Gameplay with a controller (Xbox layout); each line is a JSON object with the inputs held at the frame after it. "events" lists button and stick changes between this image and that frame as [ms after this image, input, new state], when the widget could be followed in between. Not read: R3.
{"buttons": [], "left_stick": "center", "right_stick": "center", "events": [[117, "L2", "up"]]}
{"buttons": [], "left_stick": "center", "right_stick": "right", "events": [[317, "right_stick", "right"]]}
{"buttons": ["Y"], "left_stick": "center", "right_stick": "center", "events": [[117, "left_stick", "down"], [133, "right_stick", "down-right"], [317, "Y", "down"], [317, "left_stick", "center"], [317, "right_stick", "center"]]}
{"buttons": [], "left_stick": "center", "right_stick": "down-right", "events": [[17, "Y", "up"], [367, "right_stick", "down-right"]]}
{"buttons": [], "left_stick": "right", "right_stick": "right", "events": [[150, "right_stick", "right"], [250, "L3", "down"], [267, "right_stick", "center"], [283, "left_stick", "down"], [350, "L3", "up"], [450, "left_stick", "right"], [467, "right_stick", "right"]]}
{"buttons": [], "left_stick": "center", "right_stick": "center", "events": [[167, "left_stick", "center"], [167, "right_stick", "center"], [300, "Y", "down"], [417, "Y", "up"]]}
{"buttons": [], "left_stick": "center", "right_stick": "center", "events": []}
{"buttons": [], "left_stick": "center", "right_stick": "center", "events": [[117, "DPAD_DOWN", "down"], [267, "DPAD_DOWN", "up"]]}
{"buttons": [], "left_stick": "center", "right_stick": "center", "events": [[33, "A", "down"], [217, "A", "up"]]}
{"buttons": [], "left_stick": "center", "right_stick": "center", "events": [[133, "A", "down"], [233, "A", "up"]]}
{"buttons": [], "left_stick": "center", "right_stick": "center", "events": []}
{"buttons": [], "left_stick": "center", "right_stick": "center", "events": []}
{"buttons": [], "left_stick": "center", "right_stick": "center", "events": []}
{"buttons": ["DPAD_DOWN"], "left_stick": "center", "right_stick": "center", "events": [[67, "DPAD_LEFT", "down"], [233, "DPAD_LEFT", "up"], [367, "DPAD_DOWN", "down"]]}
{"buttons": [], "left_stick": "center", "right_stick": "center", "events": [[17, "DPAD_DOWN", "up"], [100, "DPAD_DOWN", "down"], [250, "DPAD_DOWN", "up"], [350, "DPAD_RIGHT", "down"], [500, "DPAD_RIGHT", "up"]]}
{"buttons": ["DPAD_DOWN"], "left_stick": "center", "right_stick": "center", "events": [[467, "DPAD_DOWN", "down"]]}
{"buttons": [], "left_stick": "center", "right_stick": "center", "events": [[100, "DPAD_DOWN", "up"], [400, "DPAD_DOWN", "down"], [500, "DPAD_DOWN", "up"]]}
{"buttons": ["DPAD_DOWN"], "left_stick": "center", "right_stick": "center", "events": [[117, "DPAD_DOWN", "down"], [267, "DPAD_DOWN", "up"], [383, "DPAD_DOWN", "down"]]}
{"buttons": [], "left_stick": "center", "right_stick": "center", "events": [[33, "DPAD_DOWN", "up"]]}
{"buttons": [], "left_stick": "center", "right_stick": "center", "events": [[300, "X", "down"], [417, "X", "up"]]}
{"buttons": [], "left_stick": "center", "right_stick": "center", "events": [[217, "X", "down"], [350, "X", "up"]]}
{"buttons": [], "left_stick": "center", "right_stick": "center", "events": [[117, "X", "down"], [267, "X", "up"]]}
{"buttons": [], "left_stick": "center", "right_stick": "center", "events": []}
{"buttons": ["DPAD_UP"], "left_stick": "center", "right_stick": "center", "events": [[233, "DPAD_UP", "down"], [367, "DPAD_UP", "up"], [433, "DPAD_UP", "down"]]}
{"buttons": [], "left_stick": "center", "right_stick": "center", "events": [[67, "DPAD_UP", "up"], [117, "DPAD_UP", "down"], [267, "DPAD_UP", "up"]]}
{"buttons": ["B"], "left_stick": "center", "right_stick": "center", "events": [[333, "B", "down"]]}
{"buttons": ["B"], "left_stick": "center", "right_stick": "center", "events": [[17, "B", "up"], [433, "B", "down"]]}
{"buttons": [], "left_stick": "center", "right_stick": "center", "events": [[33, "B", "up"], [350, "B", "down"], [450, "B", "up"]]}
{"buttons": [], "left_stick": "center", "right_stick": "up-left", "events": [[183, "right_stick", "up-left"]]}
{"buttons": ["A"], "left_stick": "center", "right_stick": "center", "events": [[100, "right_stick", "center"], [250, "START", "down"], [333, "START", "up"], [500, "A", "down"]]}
======
### [What you are asked to do]
The whole listing above needs to be written out exactly.

### [Task answer]
Gameplay with a controller (Xbox layout); each line is a JSON object with the inputs held at the frame after it. "events" lists button and stick changes between this image and that frame as [ms after this image, input, new state], when the widget could be followed in between. Not read: R3.
{"buttons": [], "left_stick": "center", "right_stick": "center", "events": [[117, "L2", "up"]]}
{"buttons": [], "left_stick": "center", "right_stick": "right", "events": [[317, "right_stick", "right"]]}
{"buttons": ["Y"], "left_stick": "center", "right_stick": "center", "events": [[117, "left_stick", "down"], [133, "right_stick", "down-right"], [317, "Y", "down"], [317, "left_stick", "center"], [317, "right_stick", "center"]]}
{"buttons": [], "left_stick": "center", "right_stick": "down-right", "events": [[17, "Y", "up"], [367, "right_stick", "down-right"]]}
{"buttons": [], "left_stick": "right", "right_stick": "right", "events": [[150, "right_stick", "right"], [250, "L3", "down"], [267, "right_stick", "center"], [283, "left_stick", "down"], [350, "L3", "up"], [450, "left_stick", "right"], [467, "right_stick", "right"]]}
{"buttons": [], "left_stick": "center", "right_stick": "center", "events": [[167, "left_stick", "center"], [167, "right_stick", "center"], [300, "Y", "down"], [417, "Y", "up"]]}
{"buttons": [], "left_stick": "center", "right_stick": "center", "events": []}
{"buttons": [], "left_stick": "center", "right_stick": "center", "events": [[117, "DPAD_DOWN", "down"], [267, "DPAD_DOWN", "up"]]}
{"buttons": [], "left_stick": "center", "right_stick": "center", "events": [[33, "A", "down"], [217, "A", "up"]]}
{"buttons": [], "left_stick": "center", "right_stick": "center", "events": [[133, "A", "down"], [233, "A", "up"]]}
{"buttons": [], "left_stick": "center", "right_stick": "center", "events": []}
{"buttons": [], "left_stick": "center", "right_stick": "center", "events": []}
{"buttons": [], "left_stick": "center", "right_stick": "center", "events": []}
{"buttons": ["DPAD_DOWN"], "left_stick": "center", "right_stick": "center", "events": [[67, "DPAD_LEFT", "down"], [233, "DPAD_LEFT", "up"], [367, "DPAD_DOWN", "down"]]}
{"buttons": [], "left_stick": "center", "right_stick": "center", "events": [[17, "DPAD_DOWN", "up"], [100, "DPAD_DOWN", "down"], [250, "DPAD_DOWN", "up"], [350, "DPAD_RIGHT", "down"], [500, "DPAD_RIGHT", "up"]]}
{"buttons": ["DPAD_DOWN"], "left_stick": "center", "right_stick": "center", "events": [[467, "DPAD_DOWN", "down"]]}
{"buttons": [], "left_stick": "center", "right_stick": "center", "events": [[100, "DPAD_DOWN", "up"], [400, "DPAD_DOWN", "down"], [500, "DPAD_DOWN", "up"]]}
{"buttons": ["DPAD_DOWN"], "left_stick": "center", "right_stick": "center", "events": [[117, "DPAD_DOWN", "down"], [267, "DPAD_DOWN", "up"], [383, "DPAD_DOWN", "down"]]}
{"buttons": [], "left_stick": "center", "right_stick": "center", "events": [[33, "DPAD_DOWN", "up"]]}
{"buttons": [], "left_stick": "center", "right_stick": "center", "events": [[300, "X", "down"], [417, "X", "up"]]}
{"buttons": [], "left_stick": "center", "right_stick": "center", "events": [[217, "X", "down"], [350, "X", "up"]]}
{"buttons": [], "left_stick": "center", "right_stick": "center", "events": [[117, "X", "down"], [267, "X", "up"]]}
{"buttons": [], "left_stick": "center", "right_stick": "center", "events": []}
{"buttons": ["DPAD_UP"], "left_stick": "center", "right_stick": "center", "events": [[233, "DPAD_UP", "down"], [367, "DPAD_UP", "up"], [433, "DPAD_UP", "down"]]}
{"buttons": [], "left_stick": "center", "right_stick": "center", "events": [[67, "DPAD_UP", "up"], [117, "DPAD_UP", "down"], [267, "DPAD_UP", "up"]]}
{"buttons": ["B"], "left_stick": "center", "right_stick": "center", "events": [[333, "B", "down"]]}
{"buttons": ["B"], "left_stick": "center", "right_stick": "center", "events": [[17, "B", "up"], [433, "B", "down"]]}
{"buttons": [], "left_stick": "center", "right_stick": "center", "events": [[33, "B", "up"], [350, "B", "down"], [450, "B", "up"]]}
{"buttons": [], "left_stick": "center", "right_stick": "up-left", "events": [[183, "right_stick", "up-left"]]}
{"buttons": ["A"], "left_stick": "center", "right_stick": "center", "events": [[100, "right_stick", "center"], [250, "START", "down"], [333, "START", "up"], [500, "A", "down"]]}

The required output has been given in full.